More than 1,600 men were in the camp, which was overrun with “millions of mosquitoes,” Riddle said. The Japanese gave them about a teacup of a barley mixture and a little soup each day.
He spent 19 months there in forced labor, leveling land by hand — basically carrying bags of dirt from sunup to sundown. In the winter, Riddle became so ill he thought he might die.
“We called it the death row,” he said. “I had pneumonia and a collapsed lung that had pushed my heart to the side. They put a big needle in my side and took about eight pints of fluid out of there. It looked like motor oil.”
In 1943, the Japanese shipped Riddle and 500 other prisoners to Kobe, Japan. It took Riddle till May before he could work again. He moved again, ending up near Tokyo, working in a huge steel mill for two years, again logging 12-hour days.

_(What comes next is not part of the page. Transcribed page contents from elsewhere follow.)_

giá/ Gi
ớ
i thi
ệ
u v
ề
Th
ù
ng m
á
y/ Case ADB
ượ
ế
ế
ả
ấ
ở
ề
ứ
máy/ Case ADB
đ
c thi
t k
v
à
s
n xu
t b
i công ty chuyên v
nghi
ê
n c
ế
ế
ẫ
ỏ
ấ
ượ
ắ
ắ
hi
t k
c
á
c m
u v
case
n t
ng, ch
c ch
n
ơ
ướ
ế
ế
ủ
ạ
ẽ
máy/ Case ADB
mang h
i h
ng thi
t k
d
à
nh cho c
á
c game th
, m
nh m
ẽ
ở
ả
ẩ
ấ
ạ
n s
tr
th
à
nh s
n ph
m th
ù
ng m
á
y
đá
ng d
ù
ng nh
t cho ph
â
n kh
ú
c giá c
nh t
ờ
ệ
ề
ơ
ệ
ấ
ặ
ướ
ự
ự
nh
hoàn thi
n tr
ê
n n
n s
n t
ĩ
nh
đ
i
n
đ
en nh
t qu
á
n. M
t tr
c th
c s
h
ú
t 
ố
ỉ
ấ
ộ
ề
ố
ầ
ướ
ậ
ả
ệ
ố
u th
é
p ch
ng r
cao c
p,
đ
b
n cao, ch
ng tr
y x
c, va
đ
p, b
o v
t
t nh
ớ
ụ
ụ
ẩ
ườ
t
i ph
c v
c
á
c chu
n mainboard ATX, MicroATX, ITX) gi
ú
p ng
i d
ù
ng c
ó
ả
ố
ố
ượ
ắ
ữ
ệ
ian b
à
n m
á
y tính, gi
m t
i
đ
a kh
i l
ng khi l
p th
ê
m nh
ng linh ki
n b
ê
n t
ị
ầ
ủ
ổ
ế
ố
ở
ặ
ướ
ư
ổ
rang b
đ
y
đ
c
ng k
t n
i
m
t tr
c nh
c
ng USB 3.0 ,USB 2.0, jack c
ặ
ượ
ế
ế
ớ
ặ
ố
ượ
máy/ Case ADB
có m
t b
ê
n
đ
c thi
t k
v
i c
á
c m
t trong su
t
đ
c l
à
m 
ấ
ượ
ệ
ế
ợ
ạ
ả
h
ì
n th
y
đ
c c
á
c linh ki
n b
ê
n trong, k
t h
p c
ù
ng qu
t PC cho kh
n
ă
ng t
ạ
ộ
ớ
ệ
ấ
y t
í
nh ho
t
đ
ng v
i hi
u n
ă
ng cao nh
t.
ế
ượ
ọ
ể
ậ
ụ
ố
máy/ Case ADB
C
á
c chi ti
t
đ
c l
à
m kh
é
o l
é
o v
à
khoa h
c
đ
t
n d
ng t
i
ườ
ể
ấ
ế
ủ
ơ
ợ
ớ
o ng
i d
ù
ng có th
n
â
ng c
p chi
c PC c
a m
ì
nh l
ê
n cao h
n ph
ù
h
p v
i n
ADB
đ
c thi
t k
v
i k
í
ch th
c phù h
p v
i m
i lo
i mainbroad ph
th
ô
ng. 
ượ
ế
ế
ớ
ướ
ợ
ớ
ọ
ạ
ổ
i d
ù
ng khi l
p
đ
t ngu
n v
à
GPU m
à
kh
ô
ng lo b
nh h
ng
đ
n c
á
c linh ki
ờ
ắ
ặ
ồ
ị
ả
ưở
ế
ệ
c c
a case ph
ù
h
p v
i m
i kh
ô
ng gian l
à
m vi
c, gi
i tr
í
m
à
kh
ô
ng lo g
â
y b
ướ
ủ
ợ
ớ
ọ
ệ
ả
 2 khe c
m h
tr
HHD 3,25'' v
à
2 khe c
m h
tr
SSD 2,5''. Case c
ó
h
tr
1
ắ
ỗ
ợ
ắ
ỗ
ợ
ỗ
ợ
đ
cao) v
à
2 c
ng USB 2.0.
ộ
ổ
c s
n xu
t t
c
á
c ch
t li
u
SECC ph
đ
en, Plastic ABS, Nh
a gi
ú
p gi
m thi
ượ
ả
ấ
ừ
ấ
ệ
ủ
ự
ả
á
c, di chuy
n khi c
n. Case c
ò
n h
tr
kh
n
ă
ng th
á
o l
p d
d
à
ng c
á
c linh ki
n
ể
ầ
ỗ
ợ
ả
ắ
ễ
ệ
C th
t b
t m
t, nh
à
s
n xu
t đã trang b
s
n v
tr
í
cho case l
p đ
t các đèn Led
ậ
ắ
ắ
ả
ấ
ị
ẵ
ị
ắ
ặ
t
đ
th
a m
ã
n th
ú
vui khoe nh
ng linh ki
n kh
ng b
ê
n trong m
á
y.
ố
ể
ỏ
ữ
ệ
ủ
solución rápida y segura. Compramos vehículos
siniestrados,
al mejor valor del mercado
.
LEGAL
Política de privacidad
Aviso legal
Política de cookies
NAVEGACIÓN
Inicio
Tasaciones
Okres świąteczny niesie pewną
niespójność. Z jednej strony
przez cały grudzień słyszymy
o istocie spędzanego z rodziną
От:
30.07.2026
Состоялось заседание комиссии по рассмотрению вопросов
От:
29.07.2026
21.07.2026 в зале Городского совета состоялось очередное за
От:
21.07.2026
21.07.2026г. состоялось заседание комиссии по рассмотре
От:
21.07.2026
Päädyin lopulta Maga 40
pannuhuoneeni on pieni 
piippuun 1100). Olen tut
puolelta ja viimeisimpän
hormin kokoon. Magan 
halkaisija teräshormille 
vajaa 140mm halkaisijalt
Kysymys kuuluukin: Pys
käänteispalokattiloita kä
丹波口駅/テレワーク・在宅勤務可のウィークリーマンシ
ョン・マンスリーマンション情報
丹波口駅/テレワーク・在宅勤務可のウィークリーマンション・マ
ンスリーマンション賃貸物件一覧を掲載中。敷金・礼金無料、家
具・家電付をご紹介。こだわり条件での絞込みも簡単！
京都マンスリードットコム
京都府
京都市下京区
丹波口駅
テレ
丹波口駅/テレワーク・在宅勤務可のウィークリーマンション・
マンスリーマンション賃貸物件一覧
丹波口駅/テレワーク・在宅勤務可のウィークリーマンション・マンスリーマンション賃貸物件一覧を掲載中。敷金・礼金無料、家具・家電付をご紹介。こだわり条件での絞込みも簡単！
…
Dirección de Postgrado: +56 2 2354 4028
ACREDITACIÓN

Riddle survived by avoiding interaction with the guards as much as possible, but one day he slipped up and let a guard overhear him encouraging American B-29 bombers overhead to burn the city down.
“They’d hit you with anything they had — a gun, club, their hand,” Riddle said. “That time, he hit me with the butt of his gun.”
In March 1945, he moved again, this time to northern Japan, where he worked in an open mine. They knew little of the Allies’ advances until they saw the Japanese guards massed up, listening to Emperor Hirohito’s recorded surrender message.
The war was over, and Riddle had survived, albeit as a 97-pound shell of his former self. Before the war, he carried 160 pounds on his 5-foot 10-inch frame.
By the end, his body was nearly ruined by beriberi, a disease caused by a thiamine deficiency.
Eventually, Riddle made it back home, but his full recovery took two years. He went on to marry Wanda, and they had two children.
The adventure bug never waned in him, though, and Riddle worked in North Africa and Iceland before settling down for a 25-year stint working for International Telephone & Telegraph in the Alaskan Arctic region. He and Wanda retired to Florida before returning to their beloved Yancey County.
In 1987, the Navy gave him a rating of E4, meaning he was officially an armed forces veteran and survivor. He hopes others will never have to live through what he did.
“War is a very horrible thing,” he said simply.

Pearson’s Oral History was recorded in 2013 for The Digital Collections of the National WWII Museum.